Work request: Rewrite the material with each "torso" changed to "upper body" and nothing else altered, omitting the pictures.

·····

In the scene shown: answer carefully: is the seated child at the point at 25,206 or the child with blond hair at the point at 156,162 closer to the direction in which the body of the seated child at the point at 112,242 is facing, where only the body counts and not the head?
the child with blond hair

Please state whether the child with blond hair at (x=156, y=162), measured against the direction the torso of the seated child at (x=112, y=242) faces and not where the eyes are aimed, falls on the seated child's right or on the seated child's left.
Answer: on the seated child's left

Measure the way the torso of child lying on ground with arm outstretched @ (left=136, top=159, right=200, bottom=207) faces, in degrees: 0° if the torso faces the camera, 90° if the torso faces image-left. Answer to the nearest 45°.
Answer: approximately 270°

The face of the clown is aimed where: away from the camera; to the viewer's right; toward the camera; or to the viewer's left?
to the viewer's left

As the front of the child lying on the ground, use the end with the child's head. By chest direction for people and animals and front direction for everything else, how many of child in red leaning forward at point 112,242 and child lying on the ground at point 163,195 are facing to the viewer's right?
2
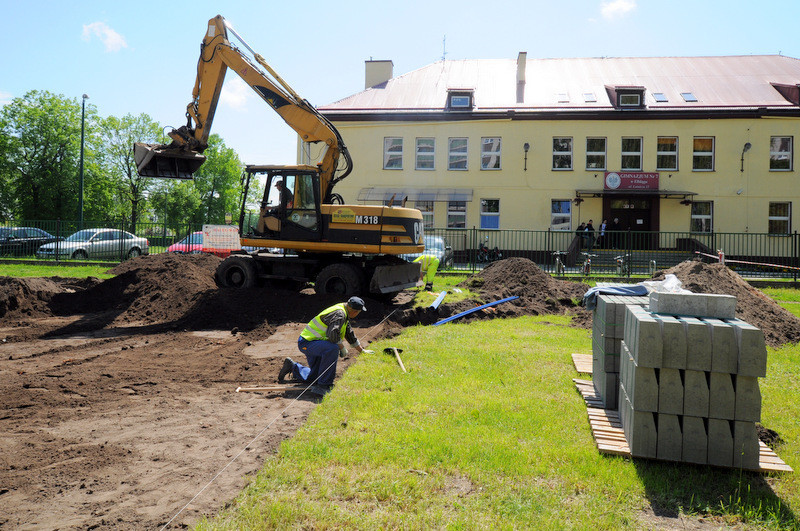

·····

Solution:
In the scene shown: answer carefully: is the seated child at the point at 25,206 or the child with blond hair at the point at 156,162 closer to the direction in which the body of the seated child at the point at 112,242 is facing, where only the body counts and not the head?
the child with blond hair

Please state whether the child with blond hair at (x=156, y=162), measured against the direction the upper body of the seated child at (x=112, y=242) faces and not where the eyes are aimed, falls on the seated child's right or on the seated child's left.
Answer: on the seated child's left

Measure the way the upper body of child lying on ground with arm outstretched @ (left=136, top=159, right=200, bottom=207) faces, in degrees: 0° if the upper body faces the camera, 90° if the upper body faces image-left. Answer to the nearest 45°.
Answer: approximately 270°

The face of the clown is aimed where: away from the camera; to the viewer's right; toward the camera; or to the viewer's left?
to the viewer's left

As the front of the child lying on the ground, use the end with the child's head. By chest direction for people and animals and front direction for everything else, how many of child in red leaning forward at point 112,242 and child lying on the ground at point 163,195 are facing to the viewer's right?
2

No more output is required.